In the latter part of 1989, our daughter Mary Kay, who was a freshman at the University of Arkansas, was horseback riding with a friend in a mountainous area south of Fayetteville. She was an excellent rider but had an uncooperative horse that she was unable to control. She was thrown from the horse and sustained serious pelvic injuries that required emergency hospitalization. Because of her proximity to Fort Smith, she was admitted to St. Edwards Hospital in the middle of the night, and Cathy and I were called. We immediately dressed and began the 6 hour drive from El Dorado to Fort Smith, arriving there about 8 AM. Thankfully we found Mary Kay well care-for and stabilized, but requiring significant amounts of pain medication for the serious and painful injuries.

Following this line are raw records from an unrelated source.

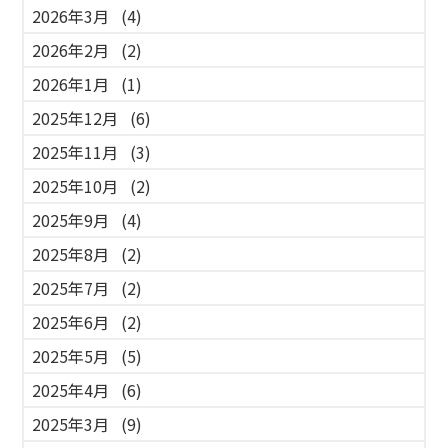
2026年3月
(4)
2026年2月
(2)
2026年1月
(1)
2025年12月
(6)
2025年11月
(3)
2025年10月
(2)
2025年9月
(4)
2025年8月
(2)
2025年7月
(2)
2025年6月
(2)
2025年5月
(5)
2025年4月
(6)
2025年3月
(9)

When we were certain that Mary Kay was out of immediate danger, I asked the nursing supervisor if Sister Albertine was still working, to which she responded, “Yes, and she is on duty today.” I had her paged and when she answered I said, “Sister Albertine, this is John Henry and I am in St. Edwards in Room 410 all by myself. Can you bring me a Coke?” She said, “I’ll be right there.” When she arrived, she had an icy Coke in her hand, and we embraced and praised the Lord that we could meet again. Sister Albertine was 79 years old but still was energetic and with that same sweet personality that had made me feel important and special years before. We got caught up on the years that had separated us, while Cathy and Mary Kay also got to know that special Sister they had heard me talk about so often.
Sister Albertine lived to be 90 years old and was buried near her birth place in central Arkansas. I’m certain that God gave her long life in order to minister to the needs of others, and especially to the least of these, like little 3-year-old boys who are lonely and could use a kind word as well as an ice-cold Coke.